FAIR LAWN, N.J. — On Tuesday, May 11 at 7:30 p.m. (ET), join historians Ümit Kurt and Dirk Moses for a conversation on Kurt’s new book, The Armenians of Aintab: The Economics of Genocide in an Ottoman Province.
“If genocide, as a practice that includes murder and plunder, is orchestrated by a central authority but implemented at the local level,” Kurt asks, “what is the relationship between local and central authorities?” What are the incentives and motives that leads to mass participation?
In his new book, Kurt challenges the depiction that state-sponsored genocide in all its dimensions could be carried out by the central government by edict and, instead, examines how local actors and even ordinary Muslims are complicit.
To borrow from former House Speaker Tip O’Neill, Kurt shows how “all genocide is local” and invokes Donald Bloxham and Moses’ observation that “location tells us much about the political calculus underpinning genocide.”
Kurt and Moses will examine how primary sources from Armenian, Ottoman, Turkish, British, and French archives, as well as memoirs, personal papers, oral accounts, and newly discovered property-liquidation records together provide an invaluable account of genocide at ground level.
Kurt a historian of the modern Middle East, with a research focus on the collapse of the Ottoman Empire, specializes in the late Ottoman socio-economic history, Armenian genocide, mass violence and interethnic conflicts.
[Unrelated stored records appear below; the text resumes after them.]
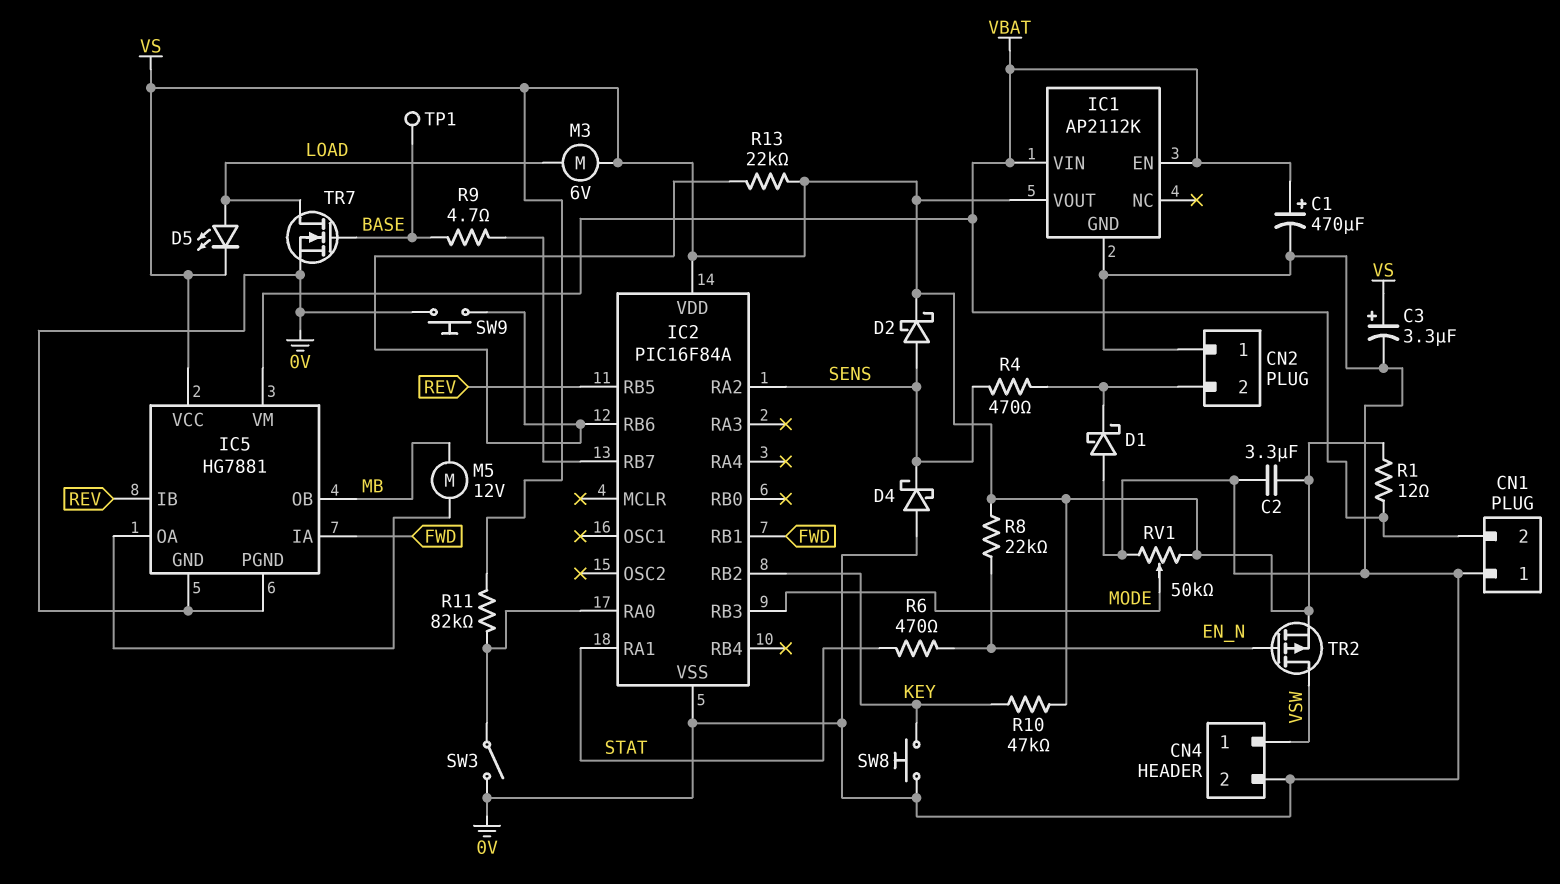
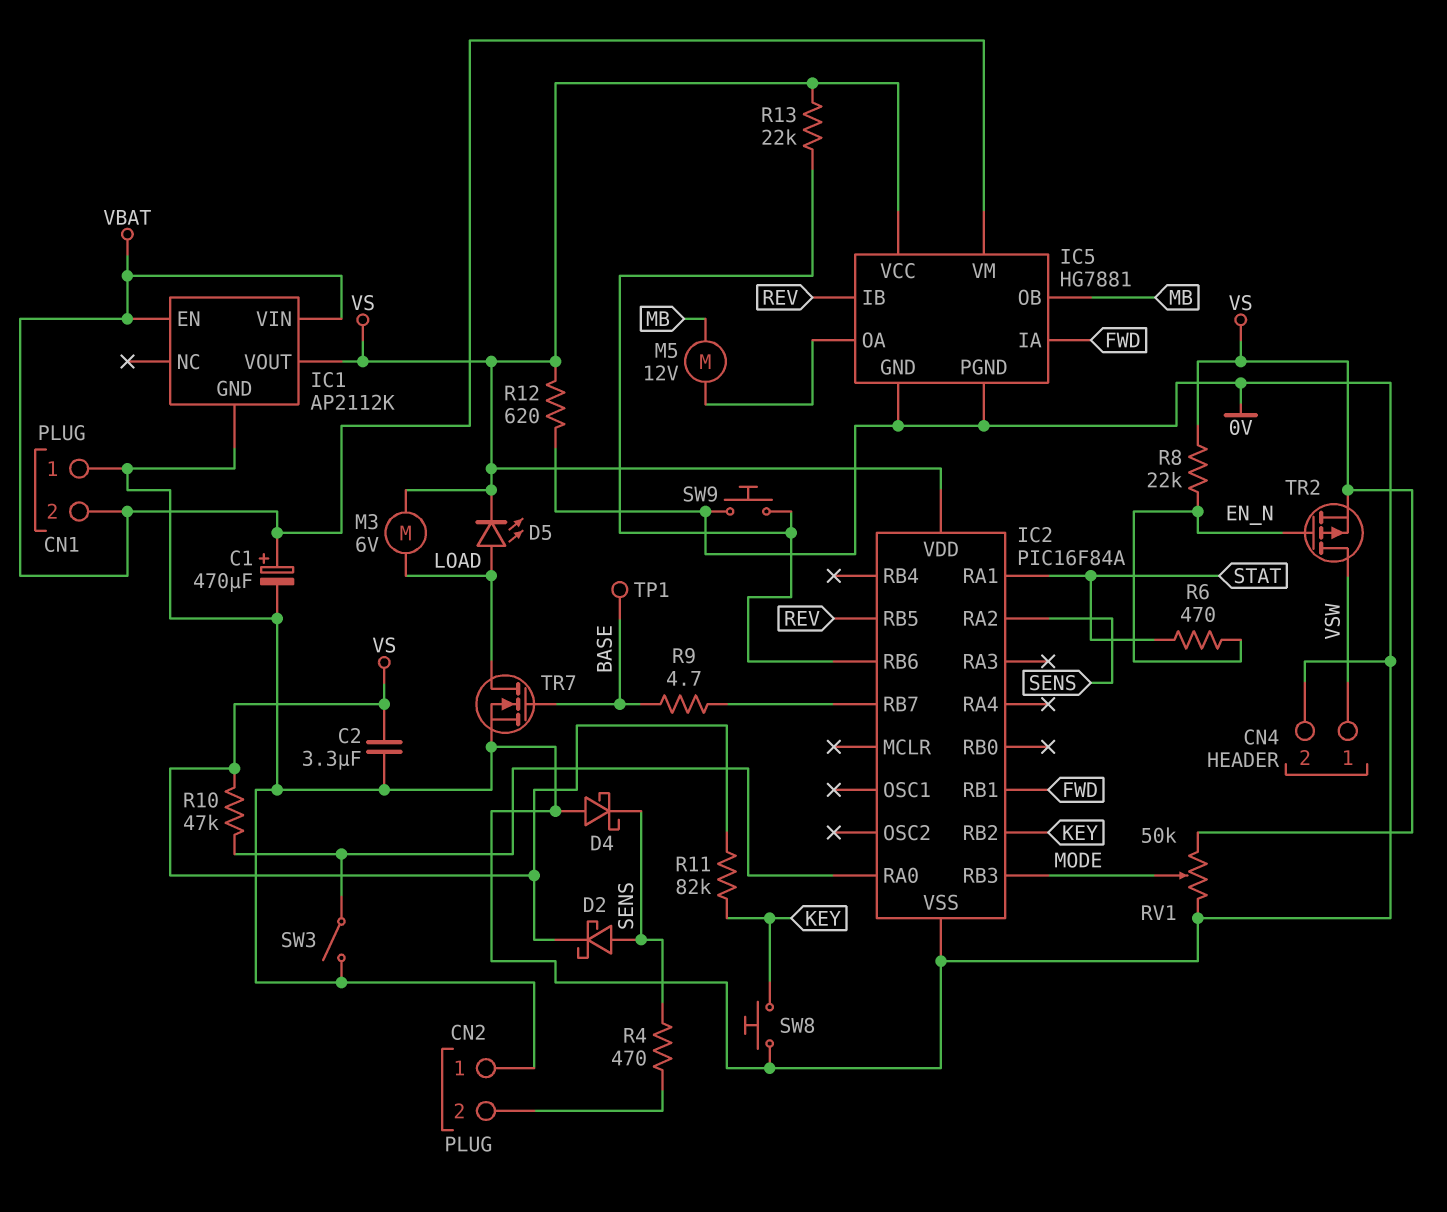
C3: 3.3uF (plus VS, minus 0V) -> none
D1: schottky (A 0V, K CN2/2) -> none
R1: 12 (VBAT, VS) -> none
R10: 47k (KEY, VS) -> 47k (IC2/RA0, VS)
R11: 82k (IC2/RA0, VS) -> 82k (KEY, VS)
R12: none -> 620 (0V, VS)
His broader training also includes the comparative empires, population movements, history of the Ottoman urban and local elites, wealth transfer and nationalism. He received his Ph.D. from the Department of History at Clark University. He is a former post-doctoral fellow at Harvard University, the current Polonsky Fellow at Jerusalem’s Van Leer institute and teaches in the department of Islamic and Middle Eastern Studies at the Hebrew University of Jerusalem.